There is a big academic literature on the influence on imperial government, colonial settlement etc on the level of (say) real GDP per capita of different countries, and I’m not going to attempt to summarise it here. My own take is that the effects of imperial rule are not that large, but those associated with colonial settlement often have been. British settlers to (say) New Zealand and Australia in the 19th century brought with them many of the aspects – legal systems, culture, education or whatever – that had then made Britain the country with the most advanced economy and highest incomes.

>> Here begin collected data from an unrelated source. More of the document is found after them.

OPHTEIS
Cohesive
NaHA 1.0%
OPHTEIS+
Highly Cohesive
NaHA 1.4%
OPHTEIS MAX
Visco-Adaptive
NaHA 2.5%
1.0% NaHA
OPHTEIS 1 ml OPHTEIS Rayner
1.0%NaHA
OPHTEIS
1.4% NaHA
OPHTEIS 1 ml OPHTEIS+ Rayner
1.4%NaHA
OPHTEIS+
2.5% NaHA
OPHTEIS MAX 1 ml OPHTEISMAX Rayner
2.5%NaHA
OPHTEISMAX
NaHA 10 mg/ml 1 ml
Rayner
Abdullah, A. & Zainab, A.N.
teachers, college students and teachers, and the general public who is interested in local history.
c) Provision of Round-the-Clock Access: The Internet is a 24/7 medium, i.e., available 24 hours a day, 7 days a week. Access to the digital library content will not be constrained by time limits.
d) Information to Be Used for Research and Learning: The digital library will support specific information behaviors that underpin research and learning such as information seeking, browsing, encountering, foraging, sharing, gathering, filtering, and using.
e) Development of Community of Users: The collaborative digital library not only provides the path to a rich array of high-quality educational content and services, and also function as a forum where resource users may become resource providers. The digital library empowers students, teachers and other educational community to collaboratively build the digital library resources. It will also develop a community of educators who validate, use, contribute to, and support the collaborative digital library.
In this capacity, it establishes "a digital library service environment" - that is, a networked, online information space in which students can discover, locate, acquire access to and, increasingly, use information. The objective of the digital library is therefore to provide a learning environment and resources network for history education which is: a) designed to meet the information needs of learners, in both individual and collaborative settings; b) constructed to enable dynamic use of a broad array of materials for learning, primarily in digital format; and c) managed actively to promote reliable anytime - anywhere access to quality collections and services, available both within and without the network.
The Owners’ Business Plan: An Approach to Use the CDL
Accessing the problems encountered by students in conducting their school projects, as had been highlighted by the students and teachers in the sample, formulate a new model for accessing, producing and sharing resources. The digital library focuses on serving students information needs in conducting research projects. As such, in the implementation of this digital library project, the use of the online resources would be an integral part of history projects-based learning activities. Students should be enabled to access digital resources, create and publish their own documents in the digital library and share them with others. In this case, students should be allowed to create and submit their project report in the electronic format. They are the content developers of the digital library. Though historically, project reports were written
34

Here is the IMF’s estimates of real GDP per capita this year for a variety of Pacific countries.

IMF real GDP

All of these lands were governed for a time in the 19th or 20th centuries by countries from outside. Two had large scale settlement – complete with the attendant, often embodied, “institutions” broadly defined – from places that were among the very richest and most productive on earth. It shouldn’t really be a surprise that the inhabitants of those two countries now – and not just the descendants of the settlers but the descendants of the earlier inhabitants (categories now often quite mixed) – have by far the highest material living standards of any of the countries in this region (all of which had previously been largely cut-off from the technologies of the rest of the world). Of the other countries on the chart it probably isn’t a coincidence that Palau and Fiji had the largest degree of settlement of peoples from outside the region. (As far as I can see the French territories – French Polynesia and New Caledonia – would come between Palau and New Zealand on the chart, but their stories are complicated by the ongoing ties to – and subsidies from – France.)

My best guess is that if, somehow, these islands had not been settled by outsiders but had simply been governed from outside for 100 years or so – as with most of these other Pacific states – real GDP per capita here might be similar to that in Samoa. They have computers, they have phones, they have credit. But they do not have an advanced economy offering high material living standards for their people (many of whom prefer to migrate to New Zealand). There might be reasons to debate this view, but even if these islands somehow generated per capita incomes twice those of Samoa they’d still be very low by advanced country (or modern New Zealand/Australia) standards.

Material living standards aren’t everything by any means. But they do seem to count for quite a lot.